Obama war natürlich eine historische Sensation: ein Schwarzer aus den armen Vierteln von Chicago kommt ins Weisse Haus. Schon das hat viele eingefleischte Rassisten in den Südstaaten vor den Kopf gestossen. So bezeichnet ein Kommentator von Fox News Obama stets als Imam Hussein Obama. Oder er wird als versteckter Muslim charakterisiert, obwohl er das nun wirklich nicht ist. Man operiert mit Lügen, gibt ihm die Schuld und die Verantwortung für Dinge, die ganz anderswo liegen, zum Beispiel bei Präsident Bush. Die Republikaner sagen, wir haben genug gehört, Bush sei für dies oder das verantwortlich. Aber der richtige Verantwortliche sei Obama. Die Republikaner drehen den Spiess einfach um.
Die Amerikaner gelten als gebildetes, verantwortungsvolles Volk. Wie ist es möglich, dass sich ein grosser Teil dieses Volkes sich von einem Fernsehmoderator Glenn Beck, einer Dreckschleuder übelster Sorte oder einer Sarah Palin aufpeitschen lässt.
Es ist nicht so, dass die Amerikaner durchwegs gebildet und interessiert an der Welt sind. Das gilt vielleicht für die Leute, die in den Grossstädten an der Ost- und Westküste und in den Gebieten der grossen Seen leben. Das gilt auch für Akademiker. Aber das ländliche Amerika ist sehr lokal-patriotisch und nicht interessiert an der Welt. So liegt es auf der Hand, dass diese Kreise, dieses sehr urtümelnde Amerikanertum der Tea-Party und der konservativsten Republikaner unterstützen und goutieren.
Das wird auch verstärkt, durch die Schamlosigkeit, mit der TV-Spots die Wahrheit verdrehen und Verantwortungen zuschieben, die überhaupt nicht existieren. Eine riesige Rolle spielt die sehr einseitige Informationspolitik von Fox News, die zum Murdoch-Imperium gehören. Das Wall Street Journal gehört ja auch dazu, und viele Leute aus den besitzenden Kreisen orientieren sich am Wall Street Journal.
Es gibt in den USA noch drei, vier gute Zeitungen. Mehr nicht. Trägt der Zustand der mehrheitlich miserablen US-Medien dazu bei, dass diese hysterische Klima im Land herrscht.

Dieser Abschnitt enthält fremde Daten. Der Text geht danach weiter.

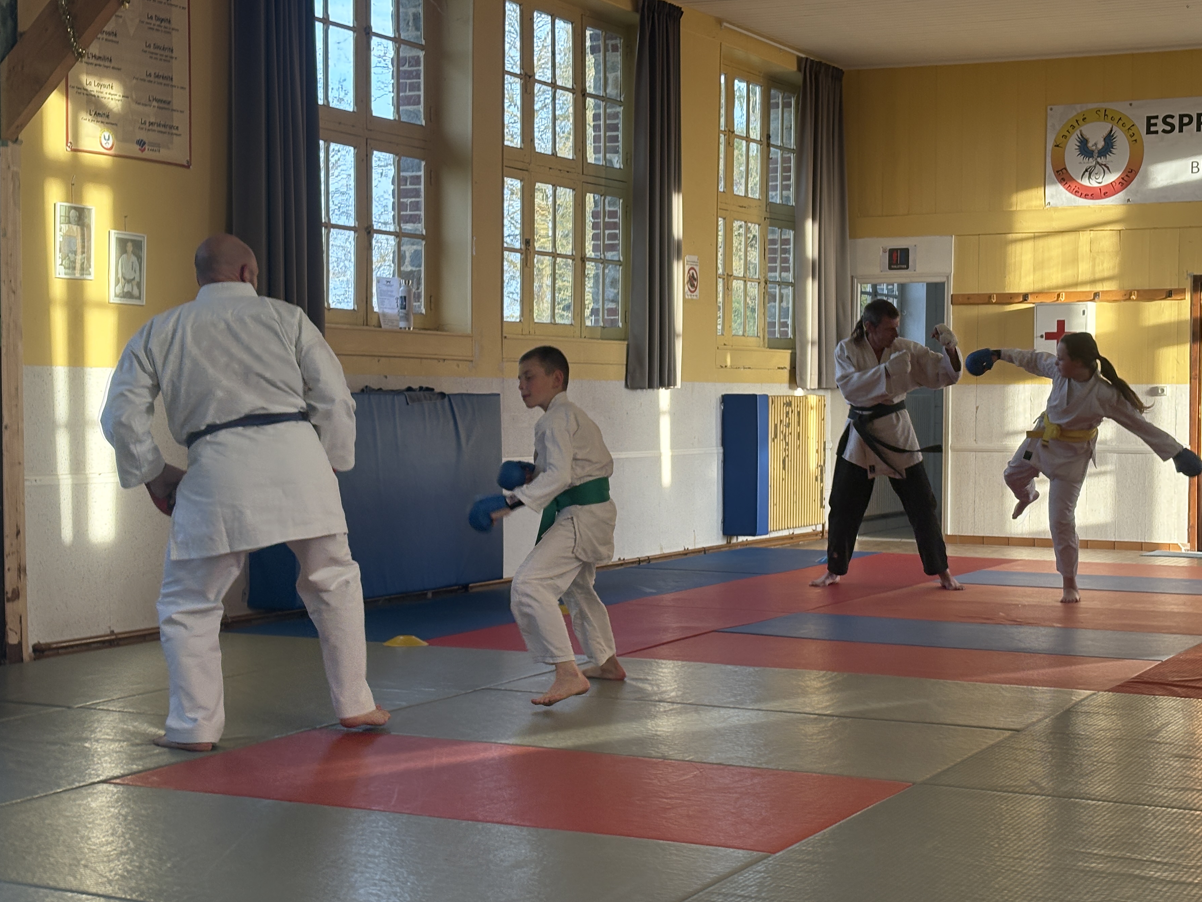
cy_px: 457
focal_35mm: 59
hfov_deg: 32.7
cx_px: 658
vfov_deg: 24.8
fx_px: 2049
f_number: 1.6
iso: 50
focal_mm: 5.96
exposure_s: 1/138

Überall in der Welt haben die grossen, traditionellen Zeitungen ihre führenden Rollen verloren. Jeder kann sich heute einen Fernseh- oder Radiosender auslesen, der seine persönlichen Vorurteile bestätigt. Oder auf dem Internet findet er alles, auch besonders Ausgefallenes, auch Rechtsaussen-Stehendes, auch Linksaussen-Stehendes. Heute weiss keiner mehr, was gilt.
Die Schlinge um Obama scheint sich zuzuziehen. Kann er da noch herauskommen?
Im Augenblick hat er die Kontrolle über das politische Leben verloren. Man rechnet damit, dass das Repräsentantenhaus republikanisch wird, dass aber der Senat wahrscheinlich demokratisch bleibt. Das führt zu einer gegenseitigen Lähmung. Die Politik der nächsten zwei Jahre wird aus Grabenkämpfen bestehen, er wird kein grosser Wurf gelingen können.
Ist Amerika nicht reif für Präsidenten wie Obama?
Es scheint, dass der aussergewöhnliche Fall des jungen, sehr intelligenten Mannes die Amerikaner überfordert. Man muss aber gleichzeitig auch sagen, er selber und seine Kommunikationsberater haben sich zu wenig um die Kommunikation mit dem Volk gekümmert. Obama hat nur wenige grosse, wirklich bedeutungsvolle Reden an die eigene Nation gehalten. Seine Kommunikationsberater haben sich zu wenig bemüht, seine Botschaft rüberzubringen.